Lessons Learned Fishing With My Dad

All the talk about a fishing tournament got me to thinking about my dad. My dad is in heaven now, but he's still nearby in my thoughts. He would have been one of the first to register for the fishing tournament because he loved to fish. He would go alone, with his friends, with his sister-in-law, with his dad, with his children, just about anybody except mom. Mom would eat the fish, but never catch them.

I still can hear the birds singing as dad and I sat on the banks of the channel waiting for the bobber to go under. I can smell the water and feel the sun on the back of my neck, as dad sat next to me and taught me fishing lessons:

1. Be patient - not every cast will catch a fish.
2. Be kind to the environment - pack out your trash.
3. Storms are okay - fish will bite in the rain.
4. Use the right bait - if fish are biting worms, don't give them minnows.
5. Plain poles can catch just as many fish as fancy ones.
6. If the fish don't bite - don't blame the fish.
7. Speak softly - loud noises can scare fish away.
8. Casting across the channel doesn't always guarantee more fish - sometimes the best cast is the one that lands closest to you.
9. Don't rock the boat - you could fall in.
10. Sit down, be quiet, and pass the worms - you need bait to catch fish.
11. Not every fish caught is a "keeper" - sometimes you have to throw them back to let them grow.
12. If you cut yourself, pour some beer on it - the alcohol will sting, but it will be better for you in the long run.
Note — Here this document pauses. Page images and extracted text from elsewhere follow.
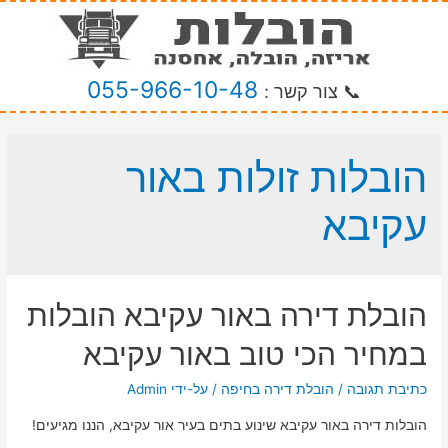
055-966-10-48
📞 צור קשר :
הובלות זולות באור
עקיבא
הובלת דירה באור עקיבא הובלות
במחיר הכי טוב באור עקיבא
כתיבת תגובה
/
הובלת דירה בחיפה
/ על-ידי
Admin
הובלות דירה באור עקיבא שינוע בתים בעיר אור עקיבא, הננו מגיעים!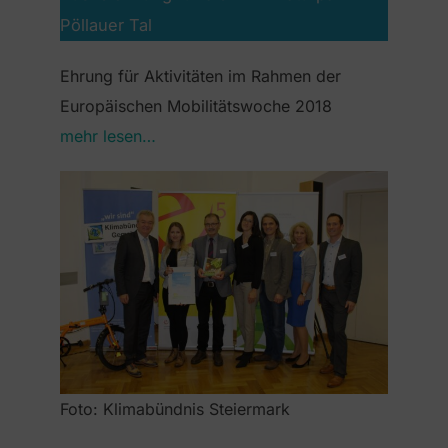
Pöllauer Tal
Ehrung für Aktivitäten im Rahmen der
Europäischen Mobilitätswoche 2018
mehr lesen…
Foto: Klimabündnis Steiermark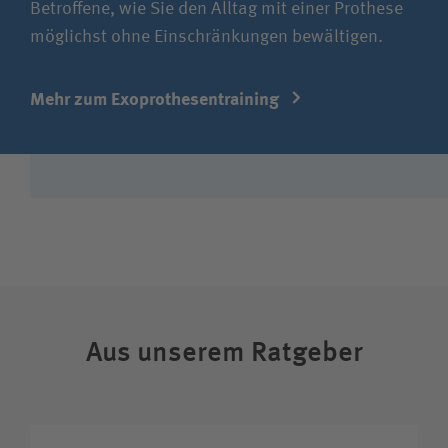
Betroffene, wie Sie den Alltag mit einer Prothese
möglichst ohne Einschrän­kungen bewältigen.
Mehr zum Exoprothesen­training
Aus unserem Ratgeber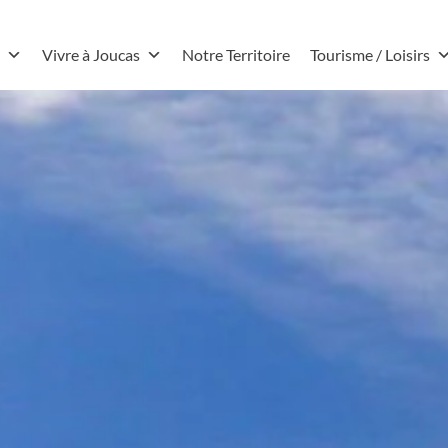
Vivre à Joucas
Notre Territoire
Tourisme / Loisirs
 Labyrinthe d'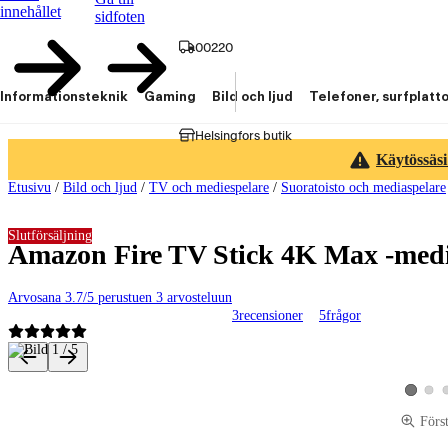
innehållet
sidfoten
00220
Informationsteknik
Gaming
Bild och ljud
Telefoner, surfplatt
Helsingfors butik
Käytössäsi
Etusivu
/
Bild och ljud
/
TV och mediespelare
/
Suoratoisto och mediaspelare
Slutförsäljning
Amazon Fire TV Stick 4K Max -medi
Arvosana 3.7/5 perustuen 3 arvosteluun
3
recensioner
5
frågor
Produktbilder och videor
Visa p
Visa pro
Förs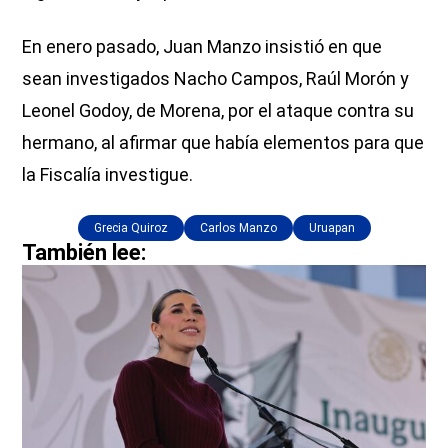
En enero pasado, Juan Manzo insistió en que
sean investigados Nacho Campos, Raúl Morón y
Leonel Godoy, de Morena, por el ataque contra su
hermano, al afirmar que había elementos para que
la Fiscalía investigue.
Grecia Quiroz
Carlos Manzo
Uruapan
También lee: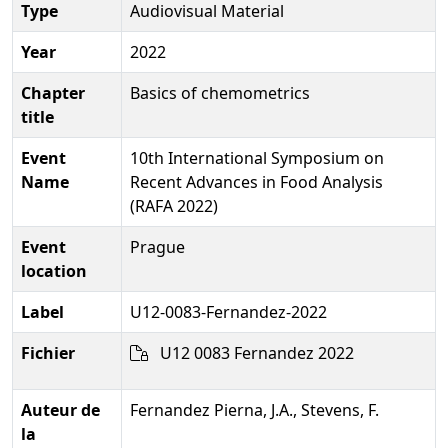
Type
Audiovisual Material
Year
2022
Chapter
Basics of chemometrics
title
Event
10th International Symposium on
Name
Recent Advances in Food Analysis
(RAFA 2022)
Event
Prague
location
Label
U12-0083-Fernandez-2022
Fichier
U12 0083 Fernandez 2022
Auteur de
Fernandez Pierna, J.A., Stevens, F.
la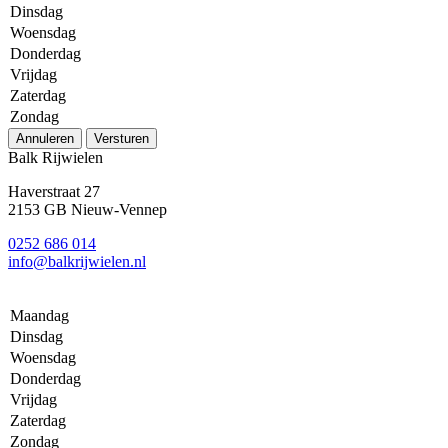
Dinsdag
Woensdag
Donderdag
Vrijdag
Zaterdag
Zondag
Annuleren
Versturen
Balk Rijwielen
Haverstraat 27
2153 GB Nieuw-Vennep
0252 686 014
info@balkrijwielen.nl
Maandag
Dinsdag
Woensdag
Donderdag
Vrijdag
Zaterdag
Zondag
The older I got, the more dad shared different things. He offered advice about dating, job interviews, how to double clutch a manual transmission, what to look for in a used car, how to apply for a loan, and why church is important. Today I may not fish with my dad, but his lessons have worked well for me. In fact, I find it interesting that most of his lessons applied to so much more than fishing. I think he had a plan.


Anonymous said...

As a charter operator in Alaska, I enjoyed your post. One more that I'd add to the list is when you have a nice fish on, be patient and don't horse it in because it will break your line. It will come in when it is ready.

Rand said...

There is lessons in everything... we just need to pay attention.

This story reached me on different levels.

I will use this short story tonight and present it to Homeless men. I will write back to tell how it goes.

Randy Hahn, BS, CSW
The Salvation Army Wausau, WI

Rib Mountain Lutheran

IdahoCharlie said...

After several fishing trips with my impatient grandson, I could add "You can't catch a fish unless your hook is in the water."